Organisé dans le cadre d'un colloque international (1-3 mars) placé sous le thème "L'oralité, un registre privilégié d'interlocution ou un paravent pour l'Afrique", ce panel a mis en exergue les caractéristiques du Mvet, qui désigne à la fois la harpe-cithare ainsi que les récits héroïques déclamés par un barde appelé mbom-mvet (joueur/conteur du Mvet), ainsi que les enjeux liés à sa préservation et les moyens de transmission et de partage préconisés.
Ainsi, Dr. Angèle Ondo, professeur de poétique des Textes oraux africains, a d'emblée défini le Mvet comme "un long poème épique" déclamé par un maître, dans le clan Ekang, à l’occasion des funérailles ou des cérémonies de retrait de deuil d’un homme, dont la profération est soutenue par "la musique de la harpe, des baguettes entrechoquées et des clochettes".
Connu pour être "un texte cultuel", ancré dans le thème de "la quête de l’immortalité des rois et des guerriers mortels ou immortels pour délivrer le secret de la sagesse", le Mvet utilise le détour pour que seuls les initiés puissent en saisir le sens et la portée, a expliqué l'universitaire.

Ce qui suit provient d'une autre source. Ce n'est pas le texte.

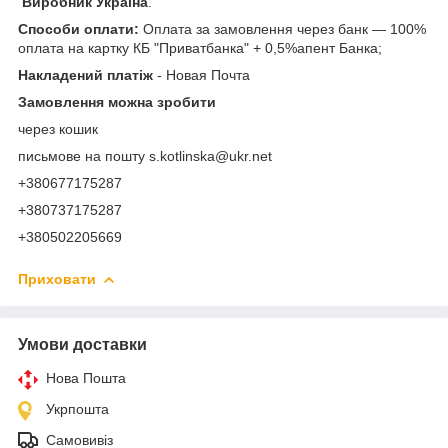
Виробник Україна
.
Способи оплати:
Оплата за замовлення через банк — 100%
оплата на картку КБ "Приватбанка" + 0,5%апент Банка;
Накладений платіж
- Новая Почта
Замовлення можна зробити
через кошик
письмове на пошту s.kotlinska@ukr.net
+380677175287
+380737175287
+380502205669
Приховати
Умови доставки
Нова Пошта
Укрпошта
Самовивіз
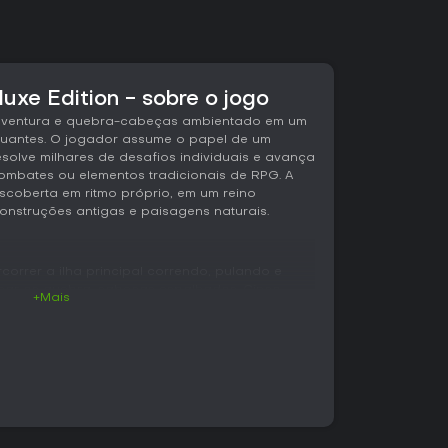
luxe Edition - sobre o jogo
e aventura e quebra-cabeças ambientado em um
utuantes. O jogador assume o papel de um
esolve milhares de desafios individuais e avança
ombates ou elementos tradicionais de RPG. A
scoberta em ritmo próprio, em um reino
construções antigas e paisagens naturais.
rcorrer a ilha principal correndo, pulando e
çar os quebra-cabeças espalhados. Cinco
+Mais
ios variados, com arquiteturas e terrenos
os livremente. Os quebra-cabeças surgem em
sde enigmas baseados em perspectiva e
 interações ambientais que exigem observação e
ligado à conclusão dos quebra-cabeças.
estria em cada um dos 24 tipos, concede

Elle a aussi expliqué que depuis la fin du XXème siècle, le Mvet encourt un risque de disparition dû à la mort de ses grands maîtres tout en étant sujet à de nombreux obstacles empêchant sa transmission, à savoir la méconnaissance de la langue Mvet par les auditeurs natifs, la diabolisation du Béri (langue Ekang) et l’interdiction de célébrer le rituel du Mvet, considéré comme "rétrograde" par les nouvelles religions auxquels adhèrent les autochtones, outre la disparition des rites enseignés par le Mvet ainsi que l’adoption d’un nouveau mode de vie radicalement différent des valeurs et principes de la civilisation Ekang.
De son côté, Dr. Mathurin Ovono Ebe, Maître de Conférences de Littérature espagnole et comparée, a indiqué que le Mvet est un art qui relève de l’épopée et des exploits des Ekang, peuple d’immortels qui sont l’extrapolation mythique du peuple Fang, selon Eyi Ngoco Moan Ndong, maître mvet guinéo-équatorien, dont les récits ont été traduits en espagnol et plus récemment en français.
“Le Mvet renvoie à l’instrument de musique et au message de sagesse véhiculé dans les récits”, a souligné M. Ovono Ebe, plaidant pour qu'il ait “un écho international”.
Il a aussi tenu à comparer entre les termes de "littérature", souvent sacralisé et d'"oralité", souvent décrite comme populaire voire profane, introduisant le néologisme "oraliture", conçu pour redonner à l'oralité son poids, en mettant en valeur la culture transmise par voie orale comme les contes et les chansons.
Pour sa part, le chercheur et professeur universitaire François Bingono a dévoilé les liens entre le monde visible et invisible selon le Mvet, partageant avec l’audience de nombreux “récits de vie” pour expliquer cette interaction.
Il a souligné l’importance du Mvet comme “un support de communication privilégié permettant d’aller dans le monde des morts pour trouver des solutions aux problèmes des vivants”.
Initié dans le cadre des activités de la Chaire des Littératures et des Arts africains, ce colloque de trois jours propose d'explorer les richesses intellectuelles africaines en mettant l’accent sur les littératures orales, en rassemblant une dizaine d’intervenants, dont des chercheurs et artistes marocains et d’autres venant de Guinée, du Burkina Faso, du Sénégal, de Mauritanie, de Madagascar, du Gabon et du Cameroun.